● **Activities**:
a) In the thread about the turbocharged KA24E pickup, (i) what is the maximum boost the internal wastegate allows, (ii) what injectors is the truck still running, and (iii) what engine management does the owner have?
b) Continue the forum thread about the turbocharged KA24E pickup, starting with the post that goes under its last heading.

● **Excerpt to read**:
==============================

# turbo charged ka24e pickup



## ihihardbody (Feb 3, 2006)

Hi guys, 
I put pieced together a turbo kit for my 90 hardbody. My internal wastegate allows max of 8-10 psi. In third gear or stomping on it, the fuel ratio drops to lean. My timing is at factroy setting. Should I mess with the timing or is my problem a total lack of fuel or both? Thanks for your help or advice.


----------



## final frontier (Feb 5, 2006)

did u change those injectors? might want to bump them up :hal:


----------



## NotAnotherHonda (Aug 7, 2003)

what kind of engine management are you using is the first question


----------



## ihihardbody (Feb 3, 2006)

final frontier said:


> did u change those injectors? might want to bump them up :hal:


No, I am still using factory injectors, I will look into some though. Thanks.


----------



## ihihardbody (Feb 3, 2006)

NotAnotherHonda said:


> what kind of engine management are you using is the first question


Hi, I'm not currently using anything. Gettin the feeling I'm definetly still not done piecing the kit. Thanks.


----------



## Outkast (Jan 29, 2006)

Without proper fuel management that engine is dangerously close to blowing.


----------



## wildmanee (Nov 21, 2004)

Yeah, it'd be a very good idea to stop driving the truck for now, unless you'd like to swap in a newer motor.


----------



## ihihardbody (Feb 3, 2006)

==============================

● **Provided information**:

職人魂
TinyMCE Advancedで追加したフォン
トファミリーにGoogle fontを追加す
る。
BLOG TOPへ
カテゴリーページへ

==============================

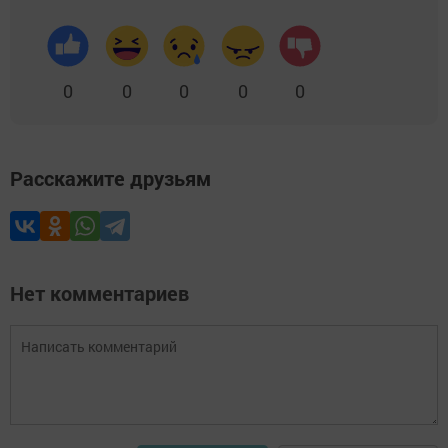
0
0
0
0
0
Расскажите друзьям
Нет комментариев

==============================

● **Answers to this exercise**:
a)
(i) 8-10 psi
(ii) Factory injectors
(iii) None

b)
wildmanee said:


> Yeah, it'd be a very good idea to stop driving the truck for now, unless you'd like to swap in a newer motor.


Hey guys, tell me if i'm lucky or just false hopes, i picked up an adjustable fuel pressure regulator from Nismo. i turned up pressure from 37 to 48psi & since the air/fuel meter shows rich under boost no lean indicator.


----------



## 142BHP (Jul 21, 2004)

I think you should maybe just have a run a good dyno and let them check the
AFR for you, I just popped a head gasket due to improper fuelling and I think I was just one of the lucky ones who did'nt break pistons or rods. Trust me that this is a whole new ballgame from NA motors and if that turbo is chucking a crapload of air in there you better make sure there is enough fuel in there to keep the mixture good otherwise you end up having very high combustion pressure and temp. Anybody correct me if i am wrong here but I paid the price for the repair.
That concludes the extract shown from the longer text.